*Selected passage*.

On Wednesday, my wife and I cleared away toys, books, diapers, and other evidence of the little ones who have had the run of our home in recent weeks. Nancy thought it would make her feel less sad if these objects were out of sight. She washed small handprints off the windowpanes with matter-of-fact efficiency. But when she found Luke's half empty bottle in the refrigerator, she broke down and cried. I put my arms around her, and we sobbed together.
Our children and grandchildren have gone back to Africa. On Tuesday, we loaded up four-year-old Hannah, fourteen-month-old Luke, their parents Clark and Val, four backpacks, thirteen containers with fifty pounds each of precious N95 respirators and other gear, and then dropped them off at the airport. Our children and grandchildren have returned to East Africa where Clark serves as the only board-certified pediatrician among two million people. To make their return even more challenging, the newspapers just reported that doctors and nurses at all of Kenya's government hospitals are on strike. Only the mission's hospitals are fully operational.
The day before they departed, I brought up the strike. Clark replied, "Dad, can you think of a better way for us to show what Christianity is all about than for us to go and serve at a time like this?"
My answer: "No, I can't."
Two biblical passages quickly came to mind. First, I was reminded of the Apostle Paul writing to Timothy (2 Tim 4:10-11) detailing all those who have left him, except one, the "beloved" physician Luke. I also thought of Hebrews 13:14: "For here we have no lasting city, but we seek that city that is to come." Two weeks ago, I listened to my son-in-law Zach preach on this passage, one of my favorite in the entire Bible. As followers of Christ, we must serve, save, and sacrifice to build this world so it can look more like the kingdom of heaven; at the same time, we must never lose sight of the home where we long to dwell forever-"the city that is to come."
This tension of earthly and eternal needs is especially evident today. We are all living in a time that tests our faith. So I ask you: How goes it with your soul? Is your faith growing? Is there fruit on your vine?
I recently read a classic account by Rosalind Goforth, a missionary in China. Her book is titled How I Know God Answers Prayer. If you haven't read it, I highly recommend that you seek it out. It is an account of God at work in the setting of a missionary family during times of great upheaval. Five of Goforth's children perished on the mission field, yet this courageous mother focuses on God's grace and loving care.

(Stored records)
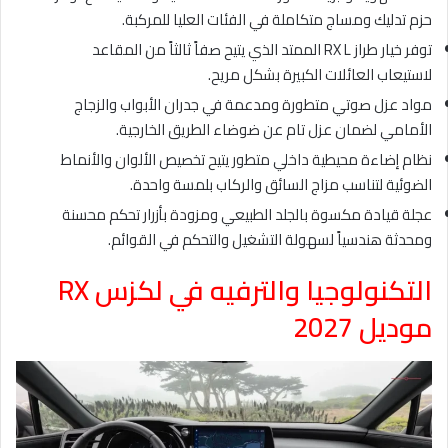
حزم تدليك ومساج متكاملة في الفئات العليا للمركبة.
توفر خيار طراز RX L الممتد الذي يتيح صفاً ثالثاً من المقاعد
لاستيعاب العائلات الكبيرة بشكل مريح.
مواد عزل صوتي متطورة ومدعمة في جدران الأبواب والزجاج
الأمامي لضمان عزل تام عن ضوضاء الطريق الخارجية.
نظام إضاءة محيطية داخلي متطور يتيح تخصيص الألوان والأنماط
الضوئية لتناسب مزاج السائق والركاب بلمسة واحدة.
عجلة قيادة مكسوة بالجلد الطبيعي ومزودة بأزرار تحكم محسنة
ومحدثة هندسياً لسهولة التشغيل والتحكم في القوائم.
التكنولوجيا والترفيه في لكزس RX
موديل 2027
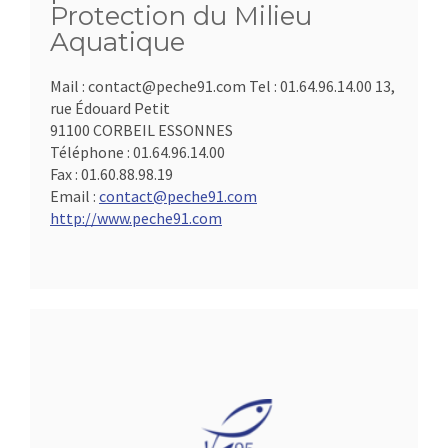
Protection du Milieu
Aquatique
Mail : contact@peche91.com Tel : 01.64.96.14.00 13,
rue Édouard Petit
91100 CORBEIL ESSONNES
Téléphone :
01.64.96.14.00
Fax :
01.60.88.98.19
Email :
contact@peche91.com
http://www.peche91.com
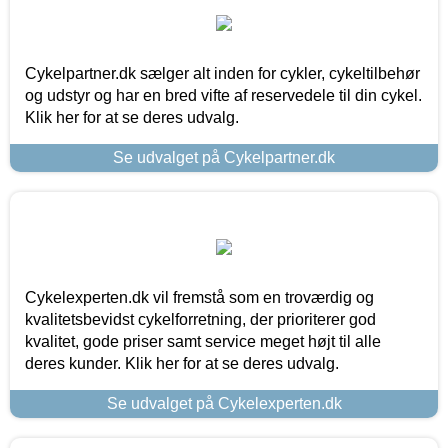
Cykelpartner.dk sælger alt inden for cykler, cykeltilbehør
og udstyr og har en bred vifte af reservedele til din cykel.
Klik her for at se deres udvalg.
Se udvalget på Cykelpartner.dk
Cykelexperten.dk vil fremstå som en troværdig og
kvalitetsbevidst cykelforretning, der prioriterer god
kvalitet, gode priser samt service meget højt til alle
deres kunder. Klik her for at se deres udvalg.
Se udvalget på Cykelexperten.dk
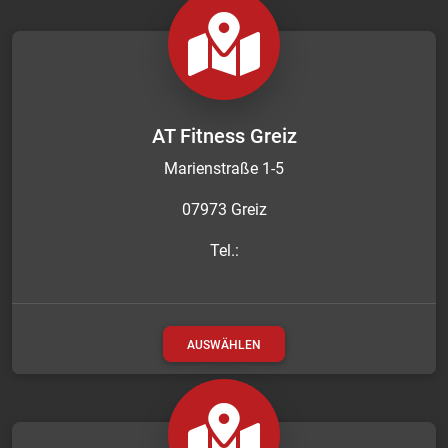
AT Fitness Greiz
Marienstraße 1-5
07973 Greiz
Tel.:
AUSWÄHLEN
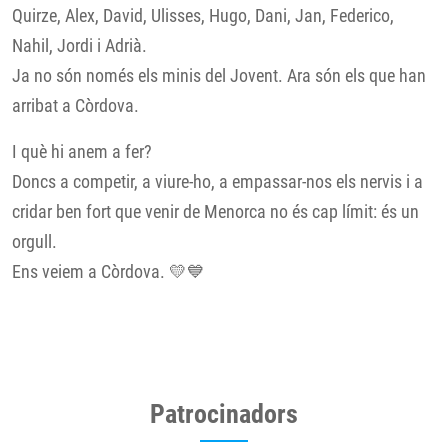
Quirze, Alex, David, Ulisses, Hugo, Dani, Jan, Federico,
Nahil, Jordi i Adrià.
Ja no són només els minis del Jovent. Ara són els que han
arribat a Còrdova.
I què hi anem a fer?
Doncs a competir, a viure-ho, a empassar-nos els nervis i a
cridar ben fort que venir de Menorca no és cap límit: és un
orgull.
Ens veiem a Còrdova. 💛💙
Patrocinadors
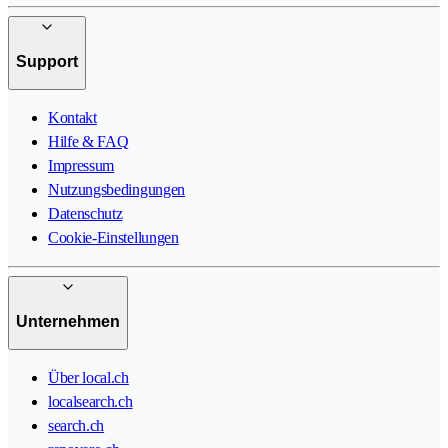
Support
Kontakt
Hilfe & FAQ
Impressum
Nutzungsbedingungen
Datenschutz
Cookie-Einstellungen
Unternehmen
Über local.ch
localsearch.ch
search.ch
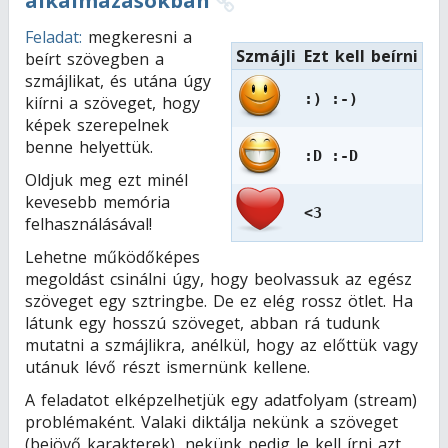
alkalmazásokban
Feladat:
megkeresni a
Szmájli
Ezt kell beírni
beírt szövegben a
szmájlikat, és utána úgy
:) :-)
kiírni a szöveget, hogy
képek szerepelnek
benne helyettük.
:D :-D
Oldjuk meg ezt minél
kevesebb memória
<3
felhasználásával!
Lehetne működőképes
megoldást csinálni úgy, hogy beolvassuk az egész
szöveget egy sztringbe. De ez elég rossz ötlet. Ha
látunk egy hosszú szöveget, abban rá tudunk
mutatni a szmájlikra, anélkül, hogy az előttük vagy
utánuk lévő részt ismernünk kellene.
A feladatot elképzelhetjük egy adatfolyam (stream)
problémaként. Valaki diktálja nekünk a szöveget
(bejövő karakterek), nekünk pedig le kell írni azt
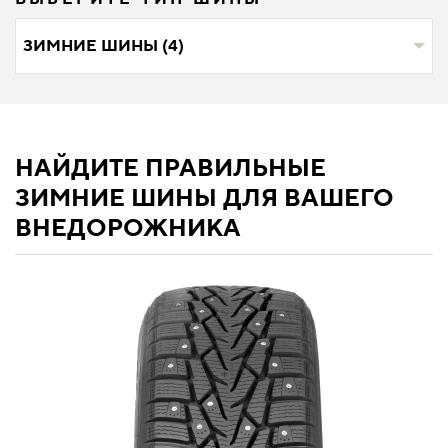
ЗИМНИЕ ШИНЫ (4)
НАЙДИТЕ ПРАВИЛЬНЫЕ
ЗИМНИЕ ШИНЫ ДЛЯ ВАШЕГО
ВНЕДОРОЖНИКА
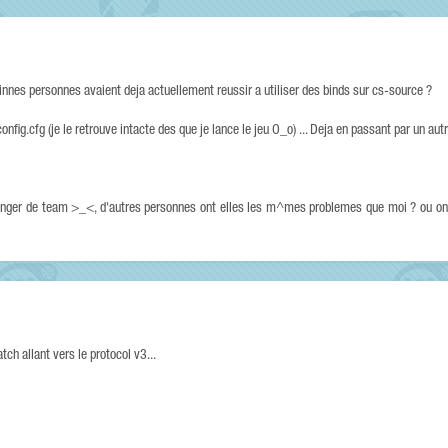
ainnes personnes avaient deja actuellement reussir a utiliser des binds sur cs-source ?
config.cfg (je le retrouve intacte des que je lance le jeu O_o) ... Deja en passant par un autre
nger de team >_<, d'autres personnes ont elles les m^mes problemes que moi ? ou ont
ch allant vers le protocol v3...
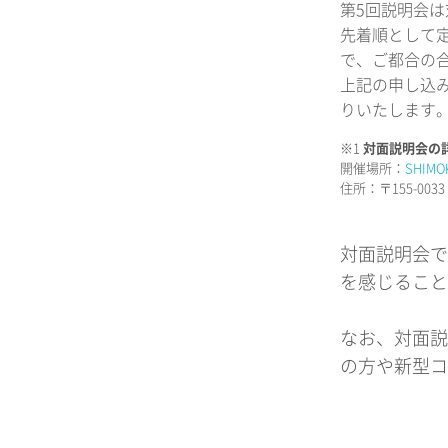
第5回説明会
先着順として
で、ご都合の
上記の申し込
りいたします
※1
対面説明会の
開催場所：
SHIMO
住所：〒155-0
対面説明会で
を感じること
なお、対面説
の方や新型コ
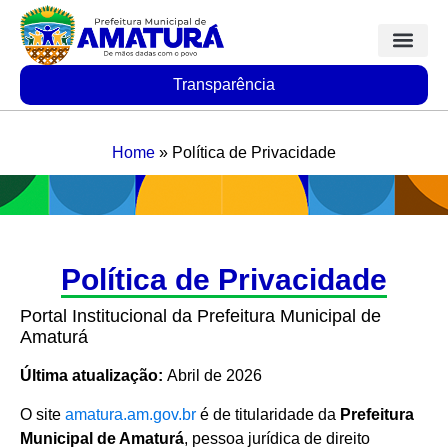
Transparência
Home
»
Política de Privacidade
Política de Privacidade
Portal Institucional da Prefeitura Municipal de
Amaturá
Última atualização:
Abril de 2026
O site
amatura.am.gov.br
é de titularidade da
Prefeitura
Municipal de Amaturá
, pessoa jurídica de direito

*Exercise A*. In the passage about the family's return to East Africa, which hospitals are described as fully operational during the strike?
*Exercise B*. Reproduce the portion of the passage about the family's return to East Africa starting at "Two biblical passages" and ending at "on your vine?".
*Exercise C*. Write the next part of the passage about the family's return to East Africa, picking up after its final sentence.

*Response box A*. Only the mission's hospitals.

*Response box B*.
Two biblical passages quickly came to mind. First, I was reminded of the Apostle Paul writing to Timothy (2 Tim 4:10-11) detailing all those who have left him, except one, the "beloved" physician Luke. I also thought of Hebrews 13:14: "For here we have no lasting city, but we seek that city that is to come." Two weeks ago, I listened to my son-in-law Zach preach on this passage, one of my favorite in the entire Bible. As followers of Christ, we must serve, save, and sacrifice to build this world so it can look more like the kingdom of heaven; at the same time, we must never lose sight of the home where we long to dwell forever-"the city that is to come."
This tension of earthly and eternal needs is especially evident today. We are all living in a time that tests our faith. So I ask you: How goes it with your soul? Is your faith growing? Is there fruit on your vine?

*Response box C*.
So many of us long to see God at work. We pray, and then we wait for God on the couch. Often we wait in vain...or settle for a tame, domesticated god. Historically, however, God tends to show up in hot spots--just ask Shadrach, Meshach, and Abednego. Yet this doesn't mean that each of us must fly off to foreign soils. Close to each and every one of us, there is a person who does not know the Lord. Near us, something needs to be done that reflects God's beauty, generosity, thoughtfulness, and shalom.
When was the last time you gave a Bible to someone? Baked cookies and left them at a neighbor's door? Wrote a letter of encouragement...or a note of apology? When was the last time you sent a check to someone in need? Nancy and I have found that many of the giving opportunities God puts in our path involve a friend with cancer, or a neighbor adopting a child, or some other pressing need-not just certified charities. God never promised us a tax deduction for our generosity.
Such acts, no matter how small, are like the handprints our grandchildren left on the panes of glass. Even if they are barely seen, even if they are washed away, their impact is still there.
When the Lord returns, when the last trumpet sounds, I believe that these acts of love will endure. The dross and the chaff of our lives will be burned away. Only the gold and the truth will remain. Things as intangible as a prayer, or as fleeting as cut flowers in a mason jar left at a neighbor's door, will be as solid and eternal as a rock "in the city that is to come."